Reflexão do Papa!

Em sua reflexão desta manhã ante milhares de fiéis na Praça de São Pedro e fazendo referência ao Dia Mundial do Meio ambiente que se celebra hoje, o Santo Padre disse que “quando falamos de ambiente, da criação, o meu pensamento vai às primeiras páginas da Bíblia, ao Livro do Gênesis, onde se afirma que Deus colocou o homem e a mulher na terra para que a cultivassem e a protegessem. E me surgem as questões: O que quer dizer cultivar e cuidar da terra? Nós estamos realmente cultivando e cuidando da criação? Ou será que estamos explorando-a e negligenciando-a?”.

“Cultivar e cuidar da criação é uma indicação de Deus dada não somente no início da história, mas a cada um de nós; é parte do seu projeto; quer dizer fazer o mundo crescer com responsabilidade, transformá-lo para que seja um jardim, um lugar habitável para todos”.

O Papa recordou as muitas vezes que Bento XVI disse que “esta tarefa confiada a nós por Deus Criador requer captar o ritmo e a lógica da criação. Nós, em vez disso, somos muitas vezes guiados pela soberba do dominar, do possuir, do manipular, do explorar; não a “protegemos”, não a respeitamos, não a consideramos como um dom gratuito com o qual ter cuidado”.

“Estamos perdendo a atitude de admiração, de contemplação, de escuta da criação; e assim não conseguimos mais ler aquilo que Bento XVI chama de “o ritmo da história de amor de Deus com o homem”. Porque isto acontece? Porque pensamos e vivemos de modo horizontal, estamos nos afastando de Deus, não lemos os seus sinais”.
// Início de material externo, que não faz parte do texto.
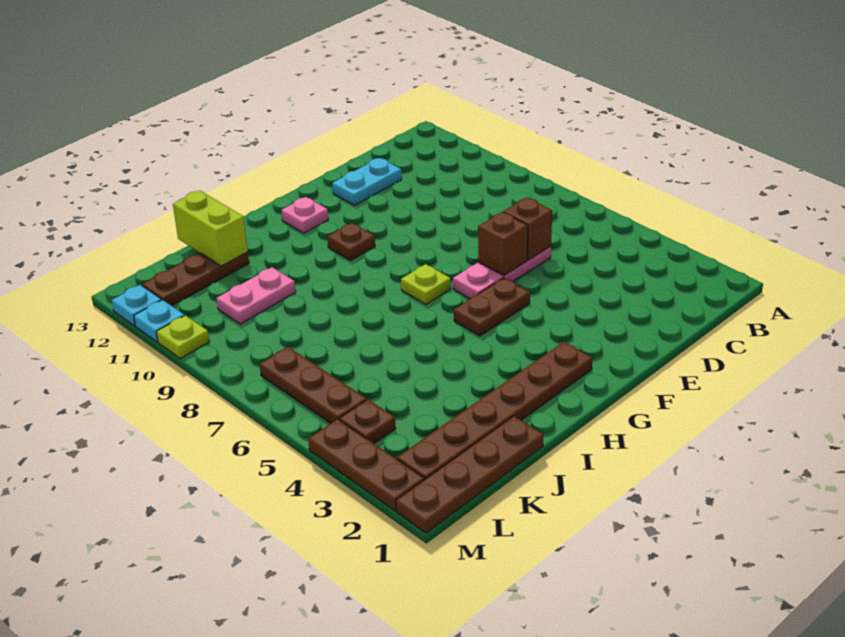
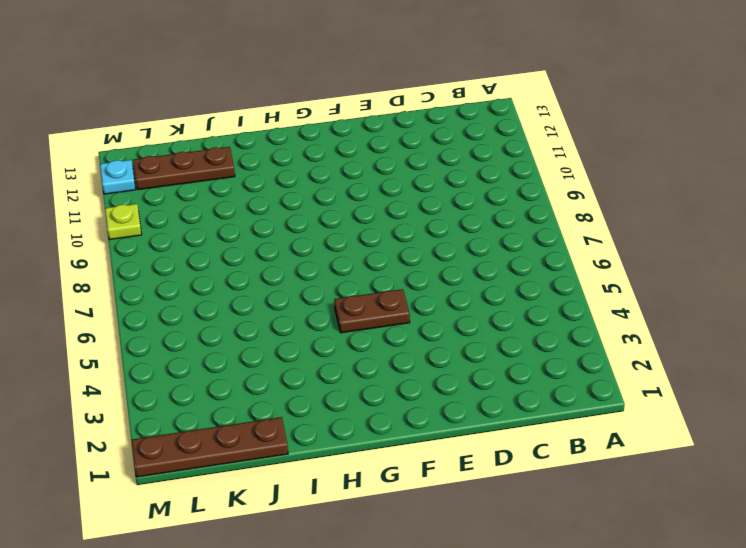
none -> pink plate D6:F6 level 1
none -> cyan plate D12:E12 level 1
none -> brown plate G2:L2 level 1

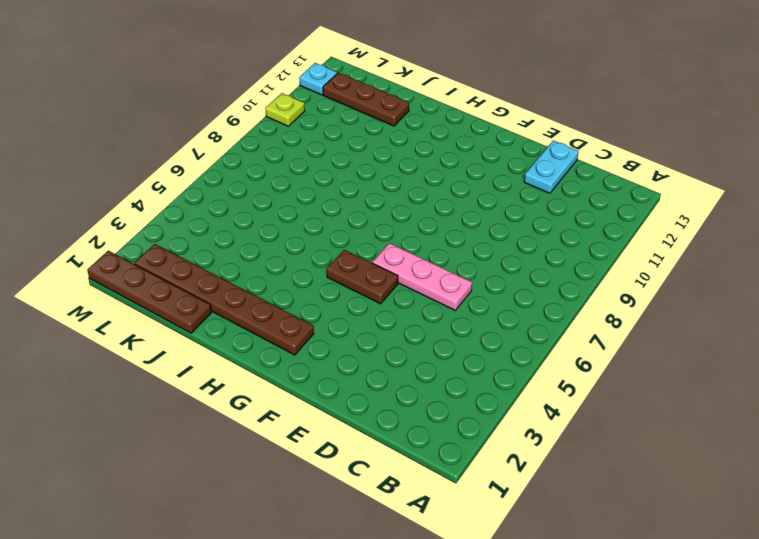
cyan plate D12:D13 level 1 -> cyan plate D12:E12 level 1
none -> lime plate G7 level 1
none -> brown plate G10 level 1
none -> pink plate G12 level 1

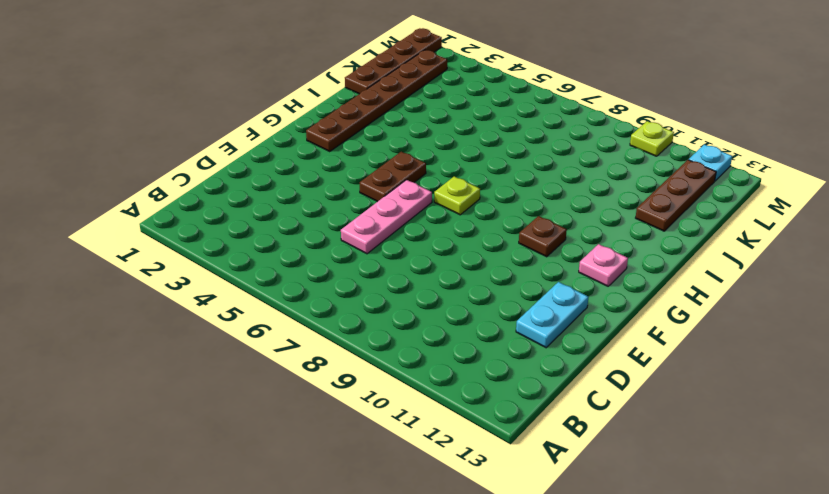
none -> pink plate J10:K10 level 1
none -> brown plate L4 level 1
none -> brown plate L5:L7 level 1

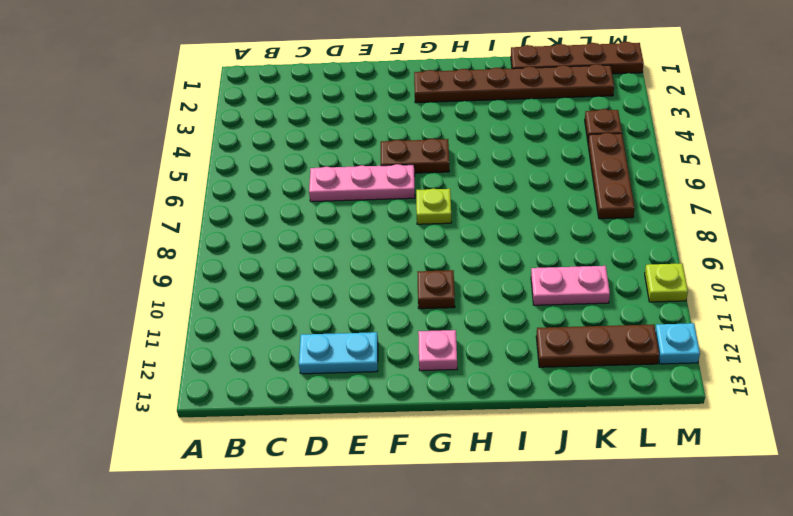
none -> brown plate M2:M4 level 1
none -> cyan plate M11 level 1
none -> brown brick D6 level 2

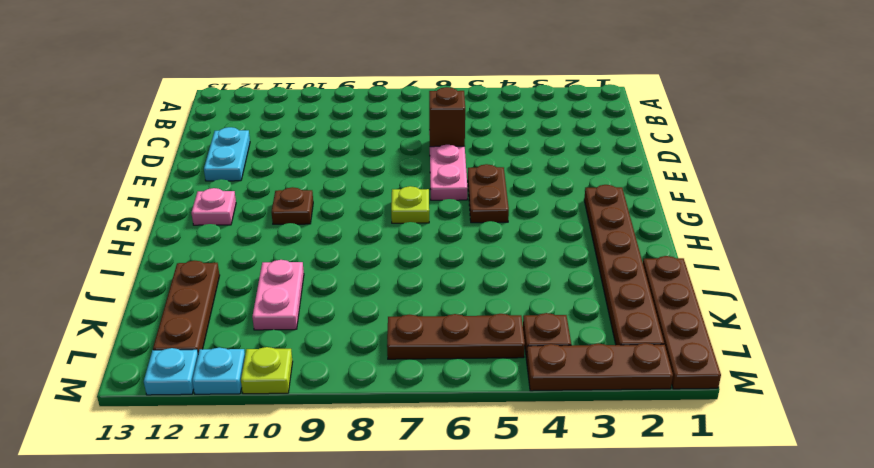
none -> brown brick E6 level 2
none -> lime brick J12:J13 level 2

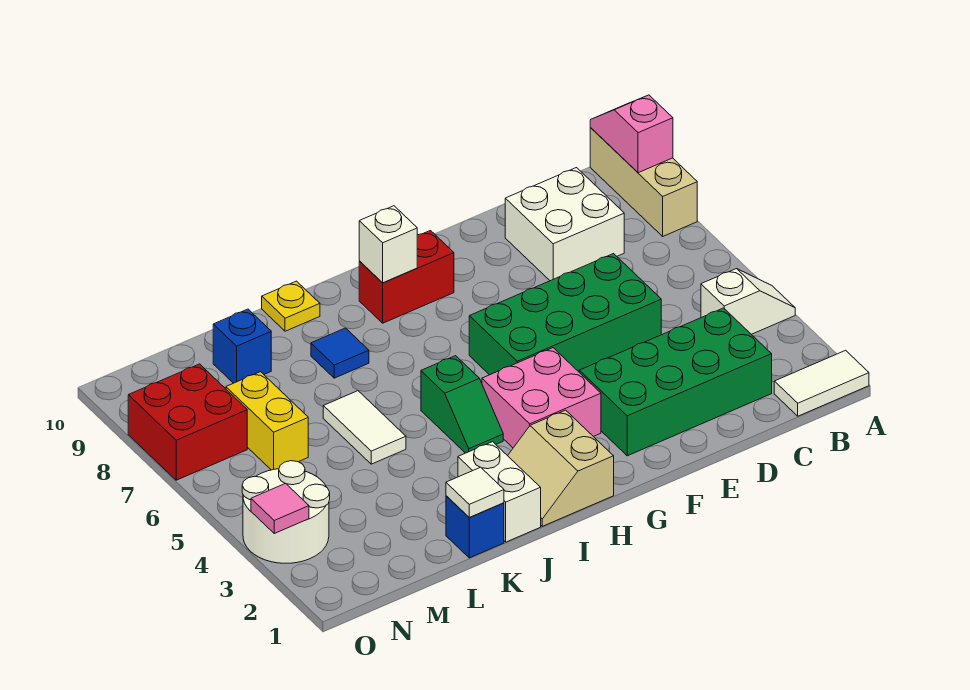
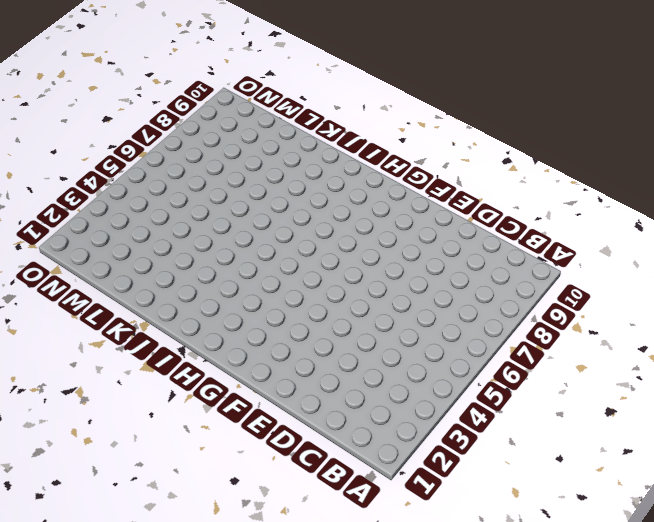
none -> white tile A1:B1 level 1
none -> white slope A4:B4 level 1 top B
none -> tan brick A8:A10 level 1

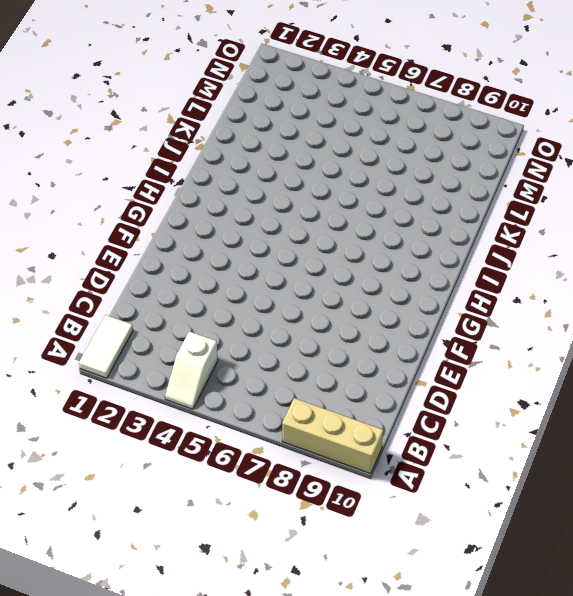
none -> green brick C2:F3 level 1
none -> white brick C8:D9 level 1
none -> green brick D5:G6 level 1

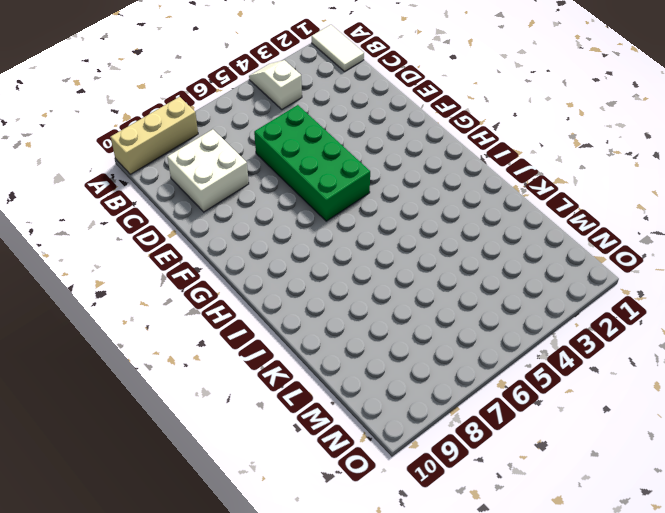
none -> green brick C2:F3 level 1
none -> pink brick G3:H4 level 1
none -> red brick G9:H9 level 1

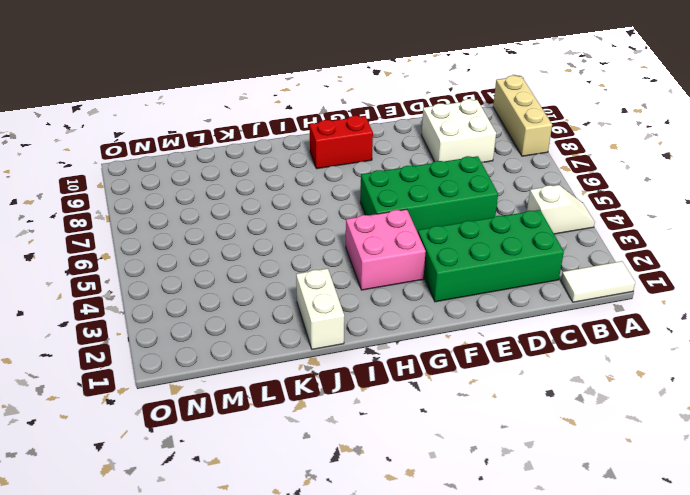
none -> tan slope H1:I2 level 1 top H
none -> green slope I4:I5 level 1 top 5
none -> blue tile J8 level 1

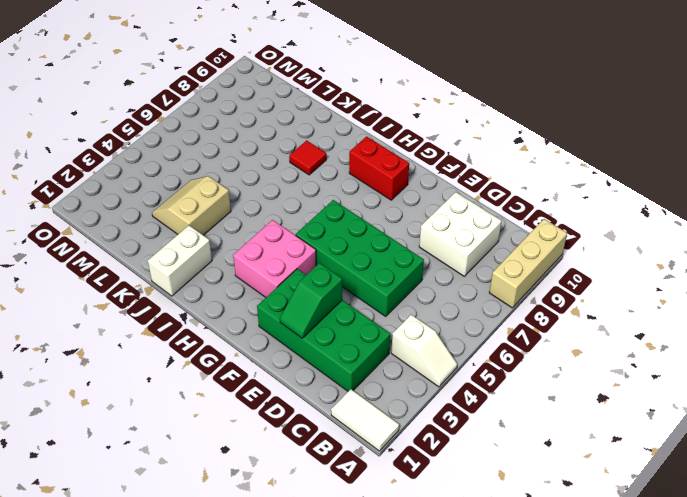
green slope E2:E3 level 2 top 3 -> green slope I4:I5 level 1 top 5
red tile J8 level 1 -> blue tile J8 level 1
tan slope K3:L4 level 1 top K -> tan slope H1:I2 level 1 top H
none -> yellow plate J10 level 1
none -> blue brick K1 level 1
none -> white tile K5:K6 level 1

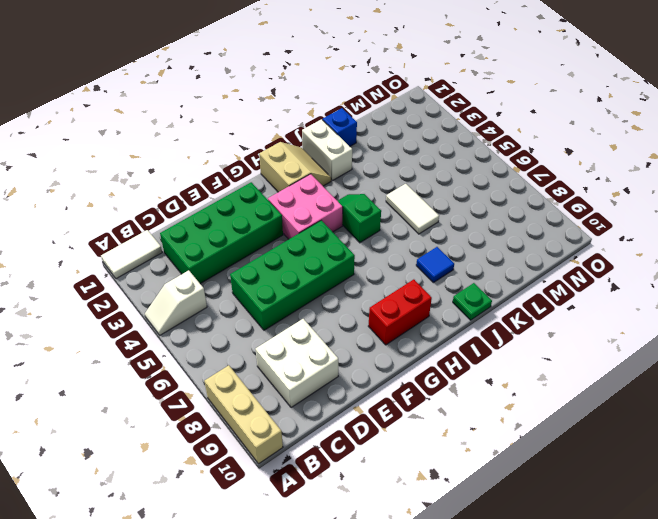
green plate J10 level 1 -> yellow plate J10 level 1
none -> blue brick L9 level 1
none -> yellow brick M6:M7 level 1
none -> white round brick N3:O4 level 1

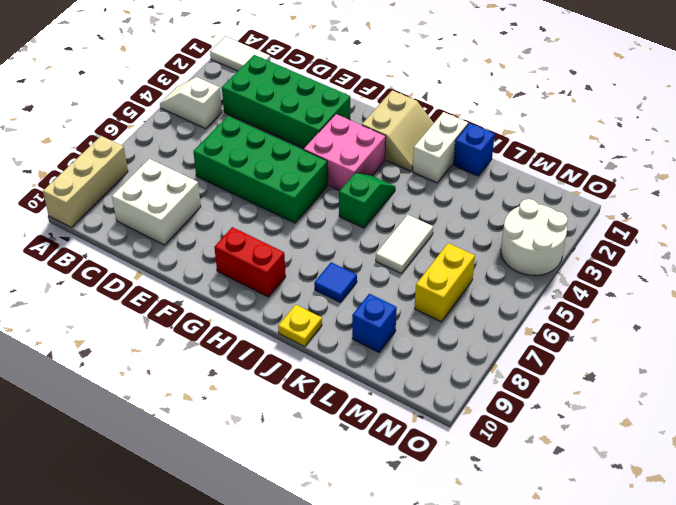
none -> red brick N7:O8 level 1
none -> pink slope A9:A10 level 2 top 9
none -> white brick H9 level 2

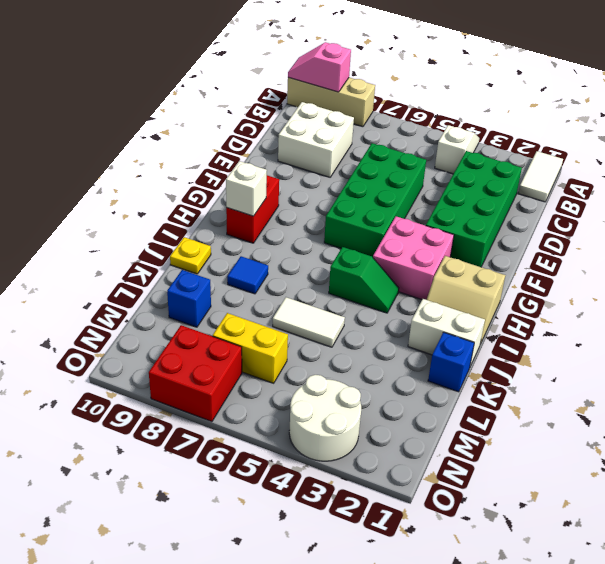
none -> white tile K1 level 2
none -> pink tile O3 level 2

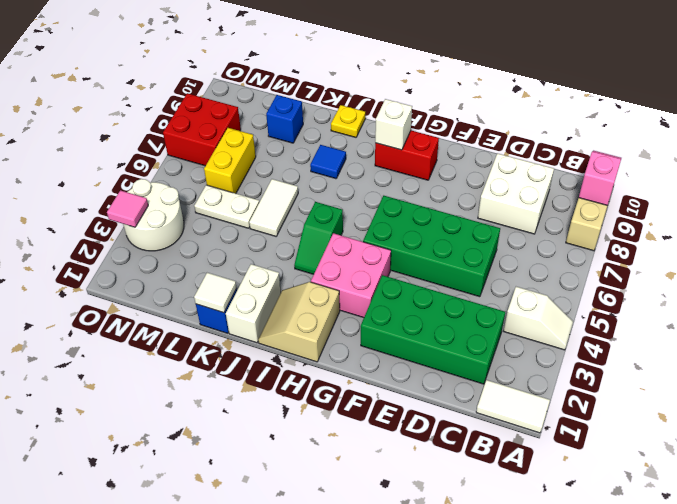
white plate L5:M5 level 1 -> none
O Papa explicou logo que “cultivar e cuidar, não se refere somente a relação entre nós e o ambiente, entre o homem e a criação, diz respeito também às relações humanas. Os Papas falaram de ecologia humana, estritamente ligada à ecologia ambiental. Nós estamos vivendo um momento de crises; vemos isso no ambiente, mas, sobretudo, no homem. A pessoa humana está em perigo: isto é certo, a pessoa humana hoje está em perigo, eis a urgência da ecologia humana! E o perigo é grave porque a causa do problema não é superficial, mas profunda: não é somente uma questão de economia, mas de ética e de antropologia…dominam as dinâmicas de uma economia e de uma finança carentes de ética”.

O Papa disse deste modo que “o que manda hoje não é o homem, é o dinheiro: o dinheiro e a riqueza são os que mandam. E Deus nosso Pai deu a tarefa de cuidar da terra não ao dinheiro, mas a nós: aos homens e mulheres, nós temos esta tarefa! Em vez disso, homens e mulheres sacrificam-se aos ídolos do lucro e do consumo: é a ‘cultura do descartável’”.

“Se em uma noite de inverno, aqui próximo na rua Ottaviano, por exemplo, morre uma pessoa, isto não é notícia. Se em tantas partes do mundo hácrianças que não têm o que comer, isto não é notícia, parece normal. Não pode ser assim! No entanto essas coisas entram na normalidade: que algumas pessoas sem teto morram de frio pelas ruas não é notícia. Ao contrário, a queda de dez pontos na bolsa de valores de uma cidade constitui uma tragédia. Um que morre não é uma notícia, mas se caem dez pontos na bolsa é uma tragédia! Assim as pessoas são descartadas, como se fossem resíduos”.

“A vida humana, a pessoa não são mais consideradas como valor primário a respeitar e cuidar (…). Esta cultura do descartável nos tornou insensíveis também com relação ao lixo e ao desperdício de alimento (…). O consumismo nos induziu a acostumar-nos ao supérfluo e ao desperdício cotidiano de comida, ao qual às vezes não somos mais capazes de dar o justo valor, que vai muito além de meros parâmetros econômicos. Recordemos bem, porém, que a comida que se joga fora é como se estivesse sendo roubada da mesa de quem é pobre, de quem tem fome!”.

O Papa finalmente convidou todos a “refletir sobre o problema da perda e do desperdício de alimentos. Comprometamo-nos todos seriamente a respeitar e cuidar da criação, de estar atento a cada pessoa, de combater a cultura do lixo e do descartável, para promover uma cultura da solidariedade e do encontro”.